# mixing shrimp species



## PoohBear (May 19, 2007)

Can I mix different species of shrimps? Will there be aggression or territory issues? How many shrimp can I put in a 5 gallon planted tank? Thank you. I just bought 3 black diamond shrimp (I think they're also known as bee shrimp?) and got a "bonus" tiny ghost shrimp that jumped into the net and the lfs gave me for free rather than try and get it out of the net.


----------



## trenac (Jul 16, 2004)

Some shrimp species will interbreed. If you plan on selling shrimp you don't want this to happen. Here is a chart that tells which species do & don't... http://www.planetinverts.com/Will These Shrimp Interbreed.html

Most species of shrimp will exist in peace together, I've not had any problems with the ones I've kept together. Different species have different care & enviorment needs so check into that before keeping different species together.

Just make sure that ghost shrimp is a true ghost shrimp & not some long arm shrimp which will catch & eat other fish & shrimp.


----------



## JohnPaul (Aug 28, 2006)

A ghost shrimp will be fine with your adults but will (or at least _possibly_ can) eat babies if your adult bee shrimp have babies. As for capacity, I had a 10 gallon tank that was easily supporting a red cherry shrimp colony that numbered 100+ adults and at least an equal number of shrimplets and juveniles, so I would think a 5 gallon (presuming the tank was well-aged) could hold 50-100 shrimp without much problem.

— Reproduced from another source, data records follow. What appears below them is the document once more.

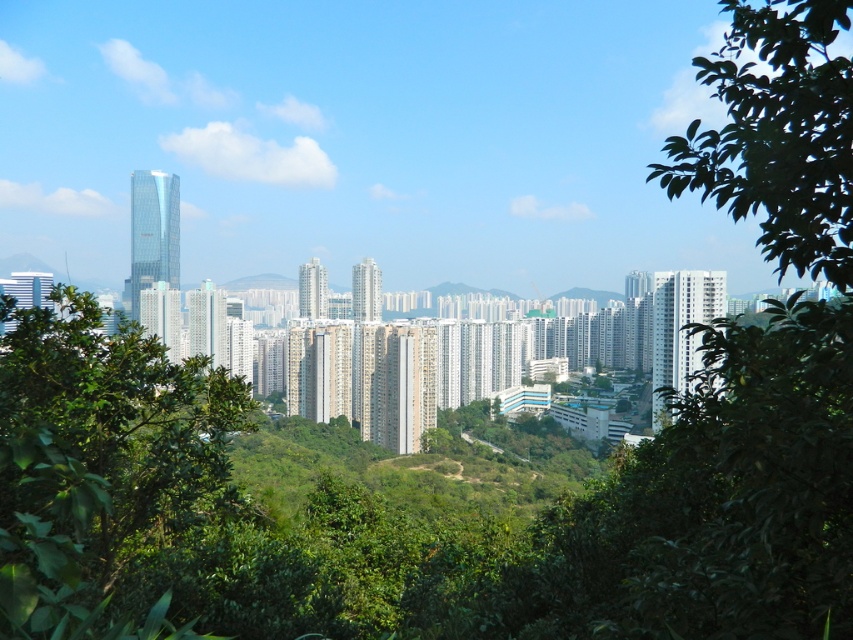
Which of these two, green leafy tree at left or green leafy tree at upper right, stands taller?

green leafy tree at left

Who is positioned more to the right, green leafy tree at left or green leafy tree at upper right?

Positioned to the right is green leafy tree at upper right.

Does point (210, 433) come in front of point (805, 99)?

No, it is not.

This screenshot has width=853, height=640. I want to click on green leafy tree at left, so click(x=99, y=464).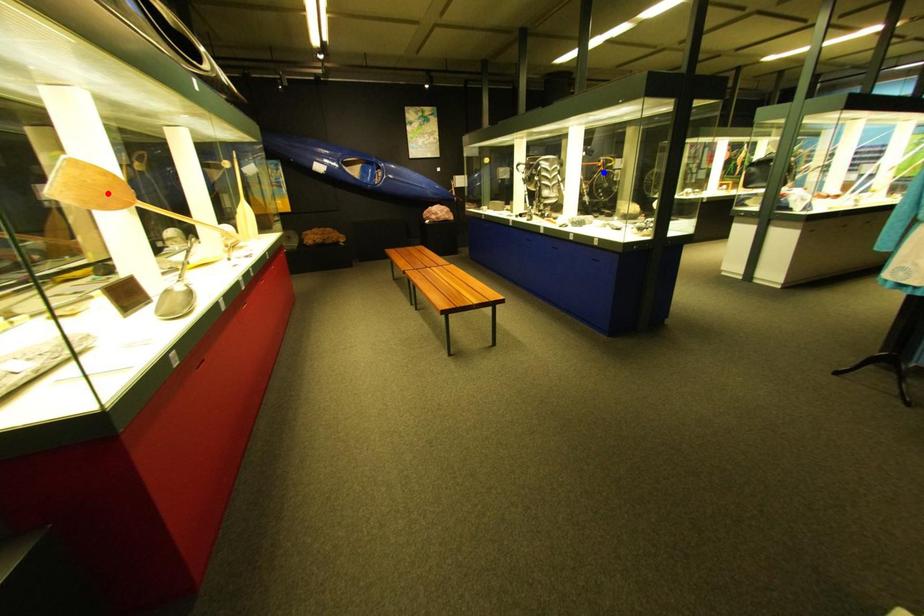
Question: Which of the two points in the image is closer to the camera?

Choices:
 (A) Blue point is closer.
 (B) Red point is closer.

Answer: (B)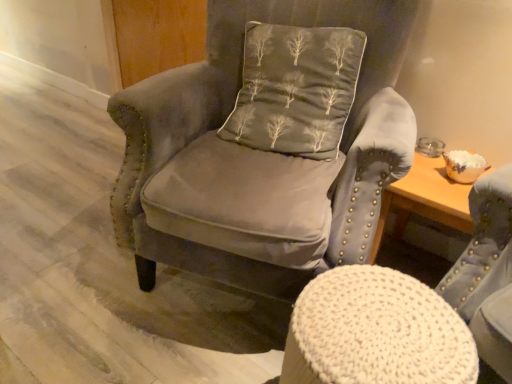
Question: In which direction should I rotate to look at velvet gray armchair at center, which is the first chair in top-to-bottom order?

Choices:
 (A) left
 (B) right

Answer: (B)

Question: Considering the relative sizes of dark gray fabric pillow with tree pattern at center and knitted fabric stool at center, which is the 1th chair from bottom to top, in the image provided, is dark gray fabric pillow with tree pattern at center smaller than knitted fabric stool at center, which is the 1th chair from bottom to top,?

Choices:
 (A) no
 (B) yes

Answer: (A)

Question: From the image's perspective, is dark gray fabric pillow with tree pattern at center located beneath knitted fabric stool at center, which is the 1th chair from bottom to top?

Choices:
 (A) no
 (B) yes

Answer: (A)

Question: Considering the relative sizes of dark gray fabric pillow with tree pattern at center and knitted fabric stool at center, which ranks as the 2th chair in top-to-bottom order, in the image provided, is dark gray fabric pillow with tree pattern at center thinner than knitted fabric stool at center, which ranks as the 2th chair in top-to-bottom order,?

Choices:
 (A) yes
 (B) no

Answer: (A)

Question: Does dark gray fabric pillow with tree pattern at center come behind knitted fabric stool at center, which is the 1th chair from bottom to top?

Choices:
 (A) yes
 (B) no

Answer: (A)

Question: Is dark gray fabric pillow with tree pattern at center bigger than knitted fabric stool at center, which is the 1th chair from bottom to top?

Choices:
 (A) yes
 (B) no

Answer: (A)

Question: Can we say dark gray fabric pillow with tree pattern at center lies outside knitted fabric stool at center, which is the 1th chair from bottom to top?

Choices:
 (A) no
 (B) yes

Answer: (B)

Question: Can you confirm if knitted fabric stool at center, which is the 1th chair from bottom to top, is shorter than dark gray fabric pillow with tree pattern at center?

Choices:
 (A) yes
 (B) no

Answer: (A)

Question: Is knitted fabric stool at center, which is the 1th chair from bottom to top, aimed at dark gray fabric pillow with tree pattern at center?

Choices:
 (A) yes
 (B) no

Answer: (B)

Question: Is dark gray fabric pillow with tree pattern at center located within knitted fabric stool at center, which ranks as the 2th chair in top-to-bottom order?

Choices:
 (A) no
 (B) yes

Answer: (A)

Question: Does knitted fabric stool at center, which is the 1th chair from bottom to top, have a smaller size compared to dark gray fabric pillow with tree pattern at center?

Choices:
 (A) yes
 (B) no

Answer: (A)

Question: Can you confirm if knitted fabric stool at center, which is the 1th chair from bottom to top, is taller than dark gray fabric pillow with tree pattern at center?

As for compatibility, the key thing you want to avoid is interbreeding/hybridization. In general, the best way to be sure you are safe and to avoid that, especially as a beginner, is to have no more than one _Caridina_ and one _Neocaridina_ species in the same tank. Bee shrimp are a _Caridina_ species, so that means you could safely add one _Neocaridina_ to your tank without worries.

Among the most popular _Neocaridina_ shrimps are the...


Red Cherry Shrimp
Yellow Shrimp
Snowball Shrimp
Blue Pearl Shrimp
All four of those are relatively easily enough found, especially if you check auction listings on Aquabid.


----------